Established in 1993 (originally as Brown & Moran Brewing Company), Brown’s Brewing Company is a craft brewery in Troy, NY, where they operate two taprooms (with pub fare) and two private event spaces. Their main production facility (and where one of their taprooms lives) sits on a wonderful location on the banks of the historic Walloomsac River and where they are able to produce over 20,000 barrels of beer for wholesale retail distribution in the region. They brew three year-round beers, around four seasonal beers, four “Revolution Series” beer of adventurous flavors, and a slew of one-off concoctions. Over the course of 2017, Brown’s Brewing Company rolled out a new identity and packaging designed by local firm id29, who also designed the previous identity and packaging in 2003.
The updated Brown’s brand is a cleaner, more modern approach to their somewhat traditional brand identity. The visual heritage that was articulated in the original design was no longer as relevant in this space. Elements were not abandoned, rather refined and simplified.
I liked all the fuzzy detailing in the old logo; the engraved illustration of the brewery was particularly good but after a 13 - 14 years I can see how a change would be welcome, especially with the growing trend of simplification. The new logo maintains the basic structure of the old one but dials down the detail considerably and minimizes the role of the brewery building, which now serves more as an accent than an anchor to the logo. There are some weird proportions and angles to it when seen big but I like its integration into the holding shape. The wordmark is almost the same but with some changes that make it more cohesive (whereas before “BRO” was too condensed in contrast to “WN’S”) and easier to use in other applications as a standalone mark. The map of New York state and the date could have easily been skipped as they look tacked on instead of well integrated and the inner shadow in the holding shape is kind of confusing. Overall, though, the logo is more functional and cleaner.
The old packaging was pretty good. It had a classic beer label look but the typography and illustrations were well crafted and it all came together as a cohesive family. Its main drawback being that it looked like a number of other well-designed craft beers.
Moving from 12 oz. bottles to 16 oz. cans presented a design challenge for the new brand; we saw it as a design opportunity. Our modular approach highlights bright colors and geometry over the traditional craft brewing elements that are often found on tallboy cans. This ‘wrap’ design approach will work well on retail shelves, as there’s no actual front of the can to get hidden if rotated incorrectly in the 4-pack.

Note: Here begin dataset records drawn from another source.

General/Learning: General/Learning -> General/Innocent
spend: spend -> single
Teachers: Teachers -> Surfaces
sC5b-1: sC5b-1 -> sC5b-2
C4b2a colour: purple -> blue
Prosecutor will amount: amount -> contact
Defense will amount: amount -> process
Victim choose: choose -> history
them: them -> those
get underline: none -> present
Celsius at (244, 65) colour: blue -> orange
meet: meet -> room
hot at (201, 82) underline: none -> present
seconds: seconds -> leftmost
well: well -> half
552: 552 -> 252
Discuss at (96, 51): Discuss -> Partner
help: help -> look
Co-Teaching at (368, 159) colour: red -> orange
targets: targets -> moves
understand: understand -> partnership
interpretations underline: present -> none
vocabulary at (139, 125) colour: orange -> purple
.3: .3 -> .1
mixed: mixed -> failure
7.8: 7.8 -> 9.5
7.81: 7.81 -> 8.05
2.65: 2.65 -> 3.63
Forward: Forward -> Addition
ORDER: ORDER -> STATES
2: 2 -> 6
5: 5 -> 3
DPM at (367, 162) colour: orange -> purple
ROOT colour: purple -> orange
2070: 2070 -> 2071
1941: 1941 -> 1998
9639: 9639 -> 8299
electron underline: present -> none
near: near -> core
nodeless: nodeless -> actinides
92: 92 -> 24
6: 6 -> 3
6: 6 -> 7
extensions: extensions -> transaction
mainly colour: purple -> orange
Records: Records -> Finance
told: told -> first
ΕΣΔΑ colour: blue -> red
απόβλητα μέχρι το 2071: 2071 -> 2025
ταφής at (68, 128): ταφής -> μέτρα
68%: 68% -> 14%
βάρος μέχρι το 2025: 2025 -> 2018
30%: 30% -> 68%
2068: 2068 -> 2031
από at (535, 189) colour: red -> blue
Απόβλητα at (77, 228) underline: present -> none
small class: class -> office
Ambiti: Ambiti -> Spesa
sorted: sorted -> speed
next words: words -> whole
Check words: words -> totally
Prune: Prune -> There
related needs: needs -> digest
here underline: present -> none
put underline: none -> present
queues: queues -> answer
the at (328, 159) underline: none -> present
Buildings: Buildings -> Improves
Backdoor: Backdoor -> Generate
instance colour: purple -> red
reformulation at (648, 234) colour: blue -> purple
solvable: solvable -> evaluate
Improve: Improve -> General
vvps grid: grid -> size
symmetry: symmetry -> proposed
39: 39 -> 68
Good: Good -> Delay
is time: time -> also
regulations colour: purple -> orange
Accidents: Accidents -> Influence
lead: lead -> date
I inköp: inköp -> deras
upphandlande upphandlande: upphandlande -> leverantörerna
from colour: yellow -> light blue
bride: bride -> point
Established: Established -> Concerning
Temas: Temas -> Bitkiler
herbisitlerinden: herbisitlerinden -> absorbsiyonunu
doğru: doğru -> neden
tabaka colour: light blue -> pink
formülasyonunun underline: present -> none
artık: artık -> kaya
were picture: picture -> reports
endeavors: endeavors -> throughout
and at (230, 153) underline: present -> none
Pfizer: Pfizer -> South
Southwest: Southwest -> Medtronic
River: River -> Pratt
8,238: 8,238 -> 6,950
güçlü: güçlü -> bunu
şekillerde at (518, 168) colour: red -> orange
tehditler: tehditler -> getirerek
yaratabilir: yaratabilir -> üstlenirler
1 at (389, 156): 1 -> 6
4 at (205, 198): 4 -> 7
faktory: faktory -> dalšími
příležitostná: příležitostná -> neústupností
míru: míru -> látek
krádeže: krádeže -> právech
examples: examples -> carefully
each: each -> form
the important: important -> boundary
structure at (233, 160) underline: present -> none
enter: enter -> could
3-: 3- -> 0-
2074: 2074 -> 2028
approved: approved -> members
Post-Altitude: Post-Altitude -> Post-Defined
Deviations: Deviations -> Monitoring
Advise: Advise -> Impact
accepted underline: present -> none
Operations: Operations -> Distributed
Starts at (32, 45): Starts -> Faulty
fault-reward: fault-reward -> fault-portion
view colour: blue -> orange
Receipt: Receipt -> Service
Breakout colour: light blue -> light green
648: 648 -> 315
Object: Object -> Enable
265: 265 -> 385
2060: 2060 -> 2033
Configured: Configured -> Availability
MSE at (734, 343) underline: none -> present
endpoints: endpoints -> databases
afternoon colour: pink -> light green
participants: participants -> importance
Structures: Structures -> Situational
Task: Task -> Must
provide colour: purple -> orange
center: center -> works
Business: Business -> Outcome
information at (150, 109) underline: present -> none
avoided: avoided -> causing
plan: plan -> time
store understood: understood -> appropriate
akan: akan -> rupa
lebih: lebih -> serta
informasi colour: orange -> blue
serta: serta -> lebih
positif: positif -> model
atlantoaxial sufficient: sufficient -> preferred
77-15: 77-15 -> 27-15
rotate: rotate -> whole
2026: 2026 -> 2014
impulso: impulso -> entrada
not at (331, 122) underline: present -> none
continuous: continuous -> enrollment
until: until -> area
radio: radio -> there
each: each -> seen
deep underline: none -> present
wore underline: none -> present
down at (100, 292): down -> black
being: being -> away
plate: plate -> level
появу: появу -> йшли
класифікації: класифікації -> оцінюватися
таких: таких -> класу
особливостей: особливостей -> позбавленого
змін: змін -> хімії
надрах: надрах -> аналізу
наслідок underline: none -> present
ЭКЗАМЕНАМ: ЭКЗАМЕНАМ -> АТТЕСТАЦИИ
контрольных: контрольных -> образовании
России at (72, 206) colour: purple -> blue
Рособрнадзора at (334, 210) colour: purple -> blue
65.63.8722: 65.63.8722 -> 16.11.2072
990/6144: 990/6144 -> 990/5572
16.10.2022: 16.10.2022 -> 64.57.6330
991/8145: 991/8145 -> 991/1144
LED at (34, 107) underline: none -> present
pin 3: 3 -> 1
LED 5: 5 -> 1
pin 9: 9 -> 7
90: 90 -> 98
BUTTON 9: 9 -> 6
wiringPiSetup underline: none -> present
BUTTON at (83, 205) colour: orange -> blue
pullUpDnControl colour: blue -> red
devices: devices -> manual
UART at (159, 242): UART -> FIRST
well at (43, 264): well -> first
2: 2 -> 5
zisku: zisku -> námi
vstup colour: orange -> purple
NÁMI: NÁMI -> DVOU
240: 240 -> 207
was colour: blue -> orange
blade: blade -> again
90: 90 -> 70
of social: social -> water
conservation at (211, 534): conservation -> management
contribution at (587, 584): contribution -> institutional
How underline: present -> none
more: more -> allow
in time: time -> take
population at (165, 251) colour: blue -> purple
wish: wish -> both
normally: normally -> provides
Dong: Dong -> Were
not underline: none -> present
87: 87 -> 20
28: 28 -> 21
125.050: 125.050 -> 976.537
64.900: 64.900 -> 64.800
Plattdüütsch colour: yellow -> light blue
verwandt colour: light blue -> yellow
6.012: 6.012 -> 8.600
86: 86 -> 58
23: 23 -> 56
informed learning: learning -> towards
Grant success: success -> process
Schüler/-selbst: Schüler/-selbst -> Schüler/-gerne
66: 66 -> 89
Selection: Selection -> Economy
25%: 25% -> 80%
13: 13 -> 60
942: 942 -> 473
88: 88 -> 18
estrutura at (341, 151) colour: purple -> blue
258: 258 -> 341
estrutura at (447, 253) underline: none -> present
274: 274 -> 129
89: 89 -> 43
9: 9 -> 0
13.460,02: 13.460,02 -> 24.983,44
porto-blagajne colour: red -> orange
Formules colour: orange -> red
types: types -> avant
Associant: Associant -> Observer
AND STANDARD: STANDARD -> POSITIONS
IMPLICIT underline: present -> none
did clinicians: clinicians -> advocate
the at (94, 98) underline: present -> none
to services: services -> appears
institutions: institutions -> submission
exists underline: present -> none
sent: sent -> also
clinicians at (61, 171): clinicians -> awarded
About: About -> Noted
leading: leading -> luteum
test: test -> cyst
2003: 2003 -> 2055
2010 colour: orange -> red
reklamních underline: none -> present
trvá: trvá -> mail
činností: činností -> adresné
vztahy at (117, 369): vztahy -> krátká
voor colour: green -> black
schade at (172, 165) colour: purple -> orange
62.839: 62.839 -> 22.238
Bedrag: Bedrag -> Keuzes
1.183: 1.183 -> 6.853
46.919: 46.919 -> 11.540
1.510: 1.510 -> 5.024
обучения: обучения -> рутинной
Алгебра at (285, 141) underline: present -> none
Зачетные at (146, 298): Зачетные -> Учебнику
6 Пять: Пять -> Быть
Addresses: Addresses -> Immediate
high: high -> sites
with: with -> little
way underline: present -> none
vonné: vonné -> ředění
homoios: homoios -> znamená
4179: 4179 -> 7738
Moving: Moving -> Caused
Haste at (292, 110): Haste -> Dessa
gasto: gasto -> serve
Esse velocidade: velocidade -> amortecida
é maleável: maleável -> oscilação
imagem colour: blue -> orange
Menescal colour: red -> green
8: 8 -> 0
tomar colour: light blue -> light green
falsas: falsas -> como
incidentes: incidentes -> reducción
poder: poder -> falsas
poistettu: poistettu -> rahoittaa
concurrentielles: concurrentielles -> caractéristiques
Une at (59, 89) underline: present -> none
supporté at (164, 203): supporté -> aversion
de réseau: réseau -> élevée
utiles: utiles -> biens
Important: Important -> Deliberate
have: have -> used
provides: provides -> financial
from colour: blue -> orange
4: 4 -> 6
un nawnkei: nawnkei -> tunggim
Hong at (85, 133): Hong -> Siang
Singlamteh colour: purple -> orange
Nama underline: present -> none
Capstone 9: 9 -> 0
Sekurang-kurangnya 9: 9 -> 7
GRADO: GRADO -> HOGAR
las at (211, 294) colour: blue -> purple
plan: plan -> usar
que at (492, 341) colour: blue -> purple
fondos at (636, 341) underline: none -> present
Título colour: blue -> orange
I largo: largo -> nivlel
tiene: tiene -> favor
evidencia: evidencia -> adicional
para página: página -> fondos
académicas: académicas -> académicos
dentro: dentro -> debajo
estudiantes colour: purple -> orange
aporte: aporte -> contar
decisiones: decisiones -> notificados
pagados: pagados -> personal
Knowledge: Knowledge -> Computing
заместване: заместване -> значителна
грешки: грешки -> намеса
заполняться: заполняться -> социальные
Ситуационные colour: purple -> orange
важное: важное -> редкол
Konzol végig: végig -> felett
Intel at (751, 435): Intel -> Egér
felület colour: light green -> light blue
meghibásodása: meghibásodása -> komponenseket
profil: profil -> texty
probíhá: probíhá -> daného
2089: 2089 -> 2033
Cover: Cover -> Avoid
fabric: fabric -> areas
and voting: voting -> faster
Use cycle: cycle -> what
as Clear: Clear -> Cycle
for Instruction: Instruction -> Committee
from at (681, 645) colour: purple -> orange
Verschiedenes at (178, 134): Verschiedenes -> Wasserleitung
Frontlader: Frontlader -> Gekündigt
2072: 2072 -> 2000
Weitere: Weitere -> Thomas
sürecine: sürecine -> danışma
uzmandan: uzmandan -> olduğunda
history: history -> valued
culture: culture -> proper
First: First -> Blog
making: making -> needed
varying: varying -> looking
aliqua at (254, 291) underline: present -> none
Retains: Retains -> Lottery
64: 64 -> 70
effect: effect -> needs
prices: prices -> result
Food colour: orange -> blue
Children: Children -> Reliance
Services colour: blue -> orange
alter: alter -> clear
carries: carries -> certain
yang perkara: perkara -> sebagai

The new packaging is… different. It’s such a drastic change from the previous design that it takes a few minutes to adjust. Relying on wild, abstract patterns to differentiate between beers is a bit of a gamble and it would be a bigger one if Brown’s were a more mainstream brand but since it has a smaller, loyal audience it’s easier to bring them along for the ride. I like some of the patterns and I appreciate their daringness but I wish there was more unity or cohesiveness to them. While the cans are unified through the typographic bands at the bottom, there is nothing in the patterns that would indicate continuity, which, again, may not be a terrible thing but I like system-y things and these patterns don’t quite follow one. The bands at the bottom could all use about an eighth of an inch of extra space on the top and bottom so that they don’t feel so cramped and the beer names would have to be either way more different or way more similar as right now it’s hard to tell that they are different or not the same. However, despite my logical side of reasoning, I love how these cans look in real life. They are trippy, bold, and make a heck of a statement. Especially those tall “Burst” cans.
Overall, I like the balance of the more traditional logo and how well that plays in usual brewery applications paired with the crazy-ass patterns, which set up the brewery to do some cool and adventurous designs a few years down the road.